I have a rather long and involved dispute with the Co-Op; I have read the FAQs, but hopefully it will become clear why I feel it necessary to ask for advice outside the FAQ section.

 

In Feb 2004, I went to my bank branch to request a fixed loan of £1000 to clear my overdraft. The rates then advertised for Personal Loans were 6.9%, which seemed fine to me. The adviser at the bank, however, listened to my plans for a business, and suggested a flexiloan, which was then a new product. She told me that the rate would be 9.9%, but I would have up to £7000 available to aid in funding the business. However, after completing the application procedure on the computer, she "discovered" that she did not have a copy of the terms and conditions, nor did she have an agreement for me to sign. She set up the loan, and told me that she would forward the relevant paperwork in the "next few days".

 

When I had waited a week, I called into the branch, but there was still no paperwork; it was suggested that I contact the head office, which I did.

 

For the next ten months, I seemed to be constantly in contact with the office responsible for the loan, but I could not get anyone to believe that I had never signed a loan agreement, or even seen the terms and conditions.

 

Looking back now, I realise it seems naive, but I trusted that everything would be above board... it's a bank, right? They don't make mistakes, this was just an oversight.

 

However, the date on which they took the payment kept changing (moving forward in the month), and they seemed incapable of giving me an accurate date; I was forever transferring money into the account to cover the latest payment, but still being charged because the cash was not there AT THE MOMENT THAT THE PAYMENT WAS TAKEN (being a nightbird, I was checking the account online in the early hours, seeing the payment had been taken early again, and putting the money in within minutes); despite the fact that only the computers knew I had gone overdrawn, I was being charged for unauthorised overdrawings.

 

Eventually, I got most of these charges refunded, but then the bank insisted that they would close my account due to consistent mismanagement. I fought this, and got an admission that it was their fault, since they were incapable of giving an accurate date for the payments.

_Given information_
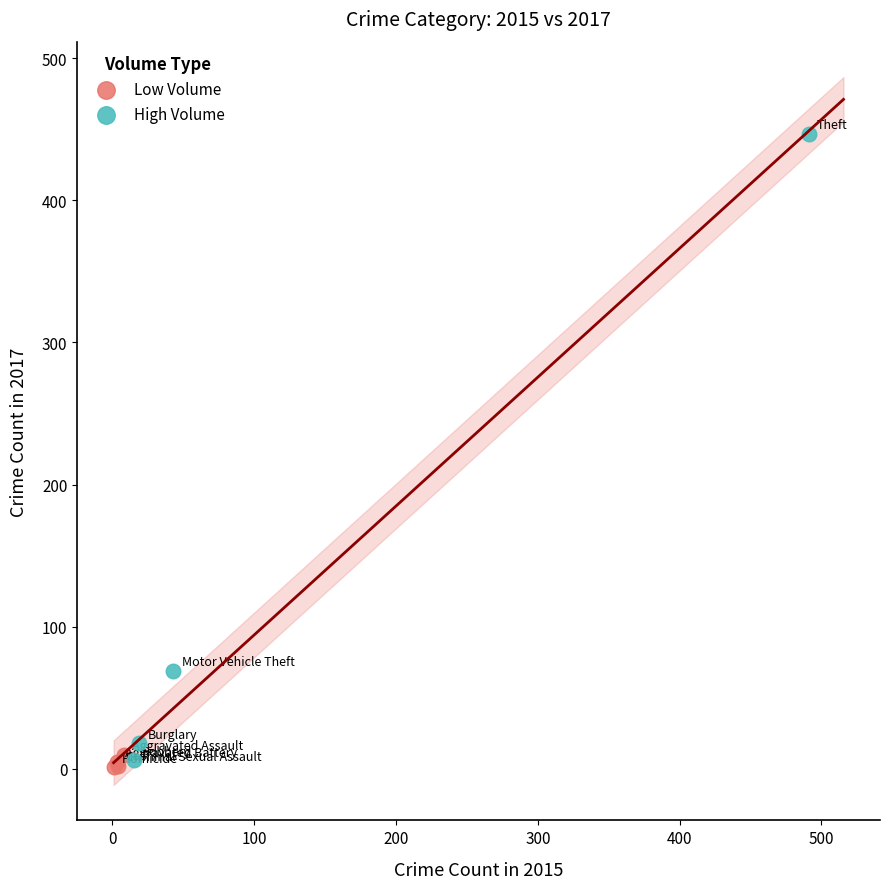

What are all the series names shown in the legend?

Low Volume, High Volume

_Tasks_
1 - Rewrite the Co-Op loan post from "I have a rather" to "the FAQ section.", swapping "dispute" for "disagreement".
2 - In the Co-Op loan post, what rate did the adviser say the flexiloan would carry?
3 - Do these statements agree with the Co-Op loan post? For each, answer yes or no and quote the deciding words.
(a) Personal Loans were advertised at 6.9% at the time.
(b) The adviser gave the writer a loan agreement to sign at the branch.
(c) The bank admitted that the trouble with payment dates was its fault.

_Solutions to the exercise_
1 -
I have a rather long and involved disagreement with the Co-Op; I have read the FAQs, but hopefully it will become clear why I feel it necessary to ask for advice outside the FAQ section.

2 - 9.9%

3 -
(a) Yes: "The rates then advertised for Personal Loans were 6.9%"
(b) No: "nor did she have an agreement for me to sign"
(c) Yes: "got an admission that it was their fault"